4. Selon l'article 93 alinéa 2 LR, les associations d'importance cantonale ou actives depuis plus de trois ans qui, aux termes de leurs statuts, se vouent par pur idéal à l'étude de questions relatives à l'aménagement du territoire, à la protection de l'environnement ou à la protection des monuments, de la nature ou des sites ont qualité pour recourir.

 

Aux termes de l'article 4 lettre d de ses statuts, la section genevoise du TCS a pour but de réaliser sur le plan local et d'une manière indépendante les mêmes objectifs que ceux que vise le TCS en matière de tourisme et de circulation routière, en particulier, et de manière non exhaustive, de sauvegarder et de promouvoir les droits et les intérêts généraux des sociétaires, par rapport aux questions relatives à la circulation routière, à la complémentarité des modes de transports et à la mobilité dans le cadre de l'aménagement du territoire, des constructions et ouvrages et de la protection de l'environnement.

 

Le but premier poursuivi par la section genevoise du TCS est ainsi la protection et la sauvegarde des intérêts de ses membres et non l'étude, par pur idéal, de questions relatives à l'aménagement du territoire et la protection de l'environnement. La section genevoise du TCS n'a ainsi pas qualité pour recourir sur la base de l'article 93 alinéa 2 LR ou 145 alinéa 3 de la loi sur les constructions et les installations diverses du 14 avril 1988 (L 5 05 - LCI), également invoqué par le recourant et dont la teneur est identique.

 

5. Se pose en revanche la question de savoir si le TCS a qualité pour recourir dans l'intérêt de ses membres. Il faut pour cela que l'association ait pour but statutaire la défense des intérêts dignes de protection de ses membres, que ces intérêts soient communs à la majorité ou au moins à un grand nombre d'entre eux et, enfin, que chacun de ceux-ci ait qualité pour s'en prévaloir à titre individuel (ATF 124 II 293, 121 II 39).

 

S'il est certes exact que le TCS compte parmi ses membres une grande partie des habitants du canton de Genève, peu d'entre eux peuvent prétendre à la qualité de voisins au sens qui lui a été donné plus haut, faute d'habiter dans le périmètre voisin de la place des Nations.
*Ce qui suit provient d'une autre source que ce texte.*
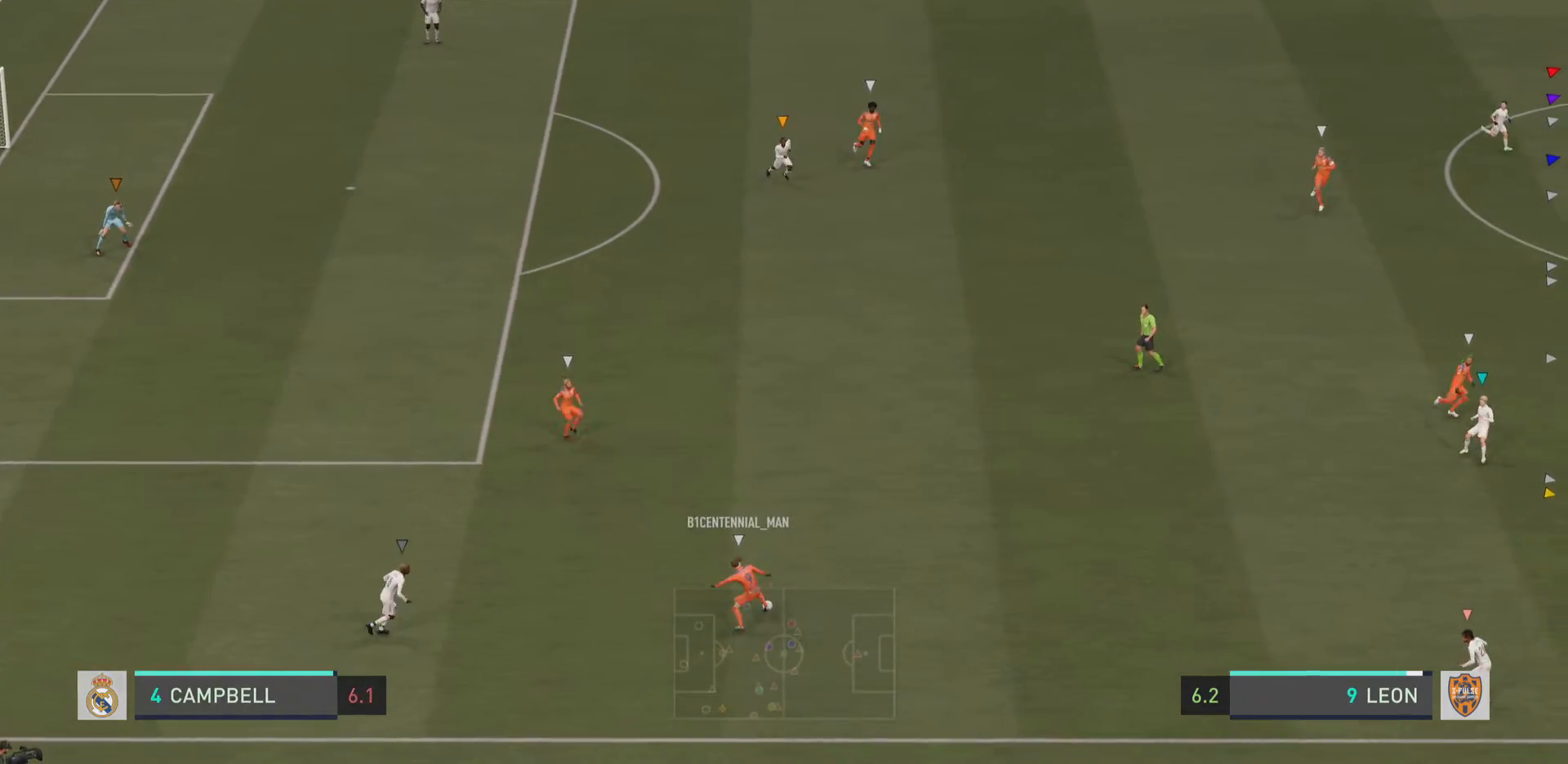
{"buttons": [], "left_stick": "center", "right_stick": "center", "events": []}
Faute de qualité pour recourir à titre individuel d'une grande partie de ses membres, le TCS n'a pas non plus qualité pour recourir dans leur intérêt.

 

6. Le recours est ainsi irrecevable.

 

Un émolument de CHF 1'500.- sera mis à la charge des recourants pris conjointement et solidairement.

 

 

PAR CES MOTIFS

le Tribunal administratif

à la forme :

 

déclare irrecevable le recours interjeté le 13 novembre 2002 par le Touring club suisse - section genevoise, Mme A. et MM. D. et G. contre la décision de la commission cantonale de recours en matière de constructions du 30 septembre 2002;

met à la charge des recourants pris conjointement et solidairement un émolument de CHF 1'500.-;

communique le présent arrêt à Me Yves Bonard, avocat des recourants, ainsi qu'à la commission cantonale de recours en matière de constructions, au département de l'aménagement, de l'équipement et du logement et à la Ville de Genève.

 


Siégeants : M. Paychère, président, MM. Thélin, Schucani, Mmes Bonnefemme-Hurni, Bovy, juges.

 

Au nom du Tribunal administratif :

la greffière-juriste : le vice-président :

 

C. Del Gaudio-Siegrist F. Paychère

 


Copie conforme de cet arrêt a été communiquée aux parties.